**Excerto do documento:**

####################

“Nico fora brilhante e belo. Flores de nada serviriam.”
Há quem diga que não se devem julgar os livros pela capa, mas talvez o mesmo possa ser dito em relação aos títulos – a menos que, neste caso, sejam adeptos da ironia ou não o agarrem julgando ter de borla um empurrão emocional. Escrito por Rebecca Makkai, “Os Otimistas” (Asa, 2019) transporta-nos de volta aos anos 1980, década em que a SIDA deixou um rasto de terror que, em alguns casos, ainda provoca assombrações em muitas famílias.
O livro começa com um grupo de amigos que choram Nico, bebendo como se não houvesse amanhã e celebrando a morte como se de uma festa se tratasse, ainda que essa celebração tenha um ar forçado. Na cerimónia fúnebre apenas está apenas presente a família, uma família que, com excepção da irmã Fiona, o abandonou quando tinha quinze anos. A irmã, que Nico olhava de certa forma como mãe, tinha então onze anos.
A narrativa decorre depois a duas velocidades e tempos: logo após o funeral de Nico, seguindo os passos de Yale Tishman, que acompanhou Nico até ao final e experiencia o medo da doença e a vontade de poder ter um futuro – enquanto vai vendo a Morte ceifar sem piedade uma série de amigos; e três décadas depois, onde Fiona tenta, em Paris, reencontrar a filha que desapareceu sem deixar rasto, libertando-a de uma sensação de perda que a consome desde esses anos em que era uma outra. Pelo meio temos outras personagens maiores, cujas vidas se acabam por cruzar nestes dois saltos temporais, sempre na procura de algo parecido à redenção.
Rebecca Makkai é exemplar na forma como retrata a tragédia humana, a instalação do terror, o passado que assombra o futuro. “Primeiro, temos medo de uma coisa e, de repente, estamos com medo de tudo”, lê-se a certa altura. E é isto que as personagens de “Os Otimistas” fazem: combater o medo, uma vez que já viveram todas as provações, vivendo com a crença – ou fingindo como bons actores – de que nada de errado poderá acontecer. A haver um mantra existencial neste romance finalista do Pullitzer Prize, será talvez este: pode-se escrever por cima das coisas, mas não se pode apagá-las. Ou seja, aprendamos a viver com as cores que se vão derramando sobre a nossa folha em branco.

####################

(Entradas do conjunto de dados)
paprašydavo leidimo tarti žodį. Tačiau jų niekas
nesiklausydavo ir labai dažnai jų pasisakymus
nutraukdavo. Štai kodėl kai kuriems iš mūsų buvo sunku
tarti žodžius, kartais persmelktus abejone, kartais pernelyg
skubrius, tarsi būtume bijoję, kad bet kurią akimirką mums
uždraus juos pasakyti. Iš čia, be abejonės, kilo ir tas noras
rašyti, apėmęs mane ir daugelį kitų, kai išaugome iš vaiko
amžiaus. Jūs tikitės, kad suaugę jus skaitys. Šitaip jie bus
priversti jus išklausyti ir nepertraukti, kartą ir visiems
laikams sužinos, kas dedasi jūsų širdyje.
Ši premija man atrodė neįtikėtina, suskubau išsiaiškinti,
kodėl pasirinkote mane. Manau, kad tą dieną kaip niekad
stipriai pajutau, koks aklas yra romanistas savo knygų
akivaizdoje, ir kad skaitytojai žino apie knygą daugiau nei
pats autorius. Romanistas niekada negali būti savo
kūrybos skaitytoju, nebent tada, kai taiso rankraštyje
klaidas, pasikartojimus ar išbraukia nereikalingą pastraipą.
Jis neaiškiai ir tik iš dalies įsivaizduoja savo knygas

####################

**Objetivo da tarefa:**
Reproduza, sem alterações, o trecho da recensão do romance Os Otimistas que começa em "Há quem diga" e termina em "então onze anos.".

**Resolução escrita:**
Há quem diga que não se devem julgar os livros pela capa, mas talvez o mesmo possa ser dito em relação aos títulos – a menos que, neste caso, sejam adeptos da ironia ou não o agarrem julgando ter de borla um empurrão emocional. Escrito por Rebecca Makkai, “Os Otimistas” (Asa, 2019) transporta-nos de volta aos anos 1980, década em que a SIDA deixou um rasto de terror que, em alguns casos, ainda provoca assombrações em muitas famílias.
O livro começa com um grupo de amigos que choram Nico, bebendo como se não houvesse amanhã e celebrando a morte como se de uma festa se tratasse, ainda que essa celebração tenha um ar forçado. Na cerimónia fúnebre apenas está apenas presente a família, uma família que, com excepção da irmã Fiona, o abandonou quando tinha quinze anos. A irmã, que Nico olhava de certa forma como mãe, tinha então onze anos.